REQUIRED WORK:
Count the lines in the items below that contain the string "suzy", and give only that number.

=-=-=-=-=

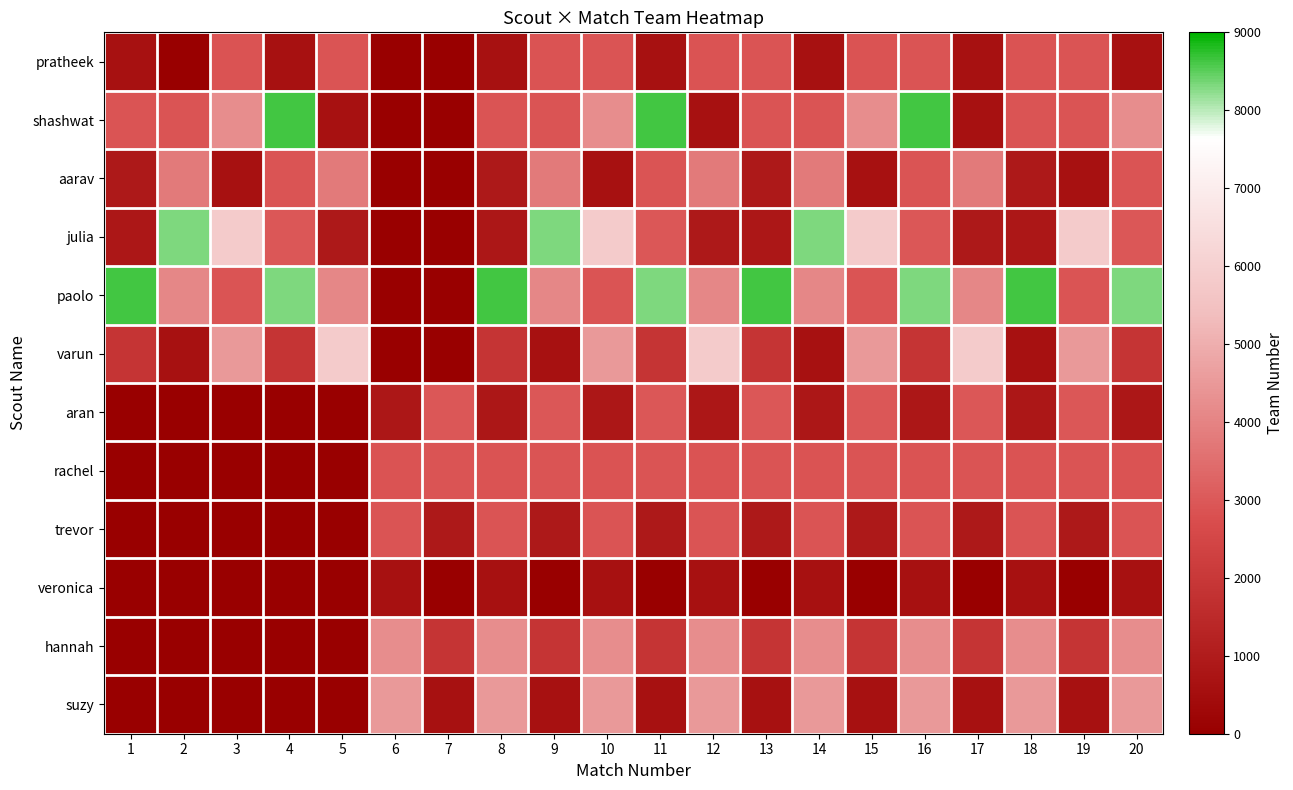

Reading left to right, list all the values displayed in this chart.

pratheek: 1=611	2=0	3=2849	4=611	5=2914	6=0	7=0	8=611	9=2849	10=2914	11=611	12=2849	13=2914	14=611	15=2849	16=2914	17=611	18=2849	19=2914	20=611
shashwat: 1=2900	2=2912	3=4242	4=8622	5=620	6=0	7=0	8=2900	9=2912	10=4242	11=8622	12=620	13=2900	14=2912	15=4242	16=8622	17=620	18=2900	19=2912	20=4242
aarav: 1=888	2=3793	3=620	4=2912	5=3793	6=0	7=0	8=888	9=3793	10=620	11=2912	12=3793	13=888	14=3793	15=620	16=2912	17=3793	18=888	19=620	20=2912
julia: 1=836	2=8326	3=5830	4=2988	5=888	6=0	7=0	8=836	9=8326	10=5830	11=2988	12=888	13=836	14=8326	15=5830	16=2988	17=888	18=836	19=5830	20=2988
paolo: 1=8622	2=4099	3=2914	4=8326	5=4099	6=0	7=0	8=8622	9=4099	10=2914	11=8326	12=4099	13=8622	14=4099	15=2914	16=8326	17=4099	18=8622	19=2914	20=8326
varun: 1=1895	2=612	3=4505	4=1895	5=5830	6=0	7=0	8=1895	9=612	10=4505	11=1895	12=5830	13=1895	14=612	15=4505	16=1895	17=5830	18=612	19=4505	20=1895
aran: 1=0	2=0	3=0	4=0	5=0	6=836	7=2988	8=836	9=2988	10=836	11=2988	12=836	13=2988	14=836	15=2988	16=836	17=2988	18=836	19=2988	20=836
rachel: 1=0	2=0	3=0	4=0	5=0	6=2849	7=2914	8=2849	9=2914	10=2849	11=2914	12=2849	13=2914	14=2849	15=2914	16=2849	17=2914	18=2849	19=2914	20=2849
trevor: 1=0	2=0	3=0	4=0	5=0	6=2900	7=888	8=2900	9=888	10=2900	11=888	12=2900	13=888	14=2900	15=888	16=2900	17=888	18=2900	19=888	20=2900
veronica: 1=0	2=0	3=0	4=0	5=0	6=612	7=0	8=612	9=0	10=612	11=0	12=612	13=0	14=612	15=0	16=612	17=0	18=612	19=0	20=612
hannah: 1=0	2=0	3=0	4=0	5=0	6=4242	7=1895	8=4242	9=1895	10=4242	11=1895	12=4242	13=1895	14=4242	15=1895	16=4242	17=1895	18=4242	19=1895	20=4242
suzy: 1=0	2=0	3=0	4=0	5=0	6=4505	7=620	8=4505	9=620	10=4505	11=620	12=4505	13=620	14=4505	15=620	16=4505	17=620	18=4505	19=620	20=4505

=-=-=-=-=

TASK RESULT:
1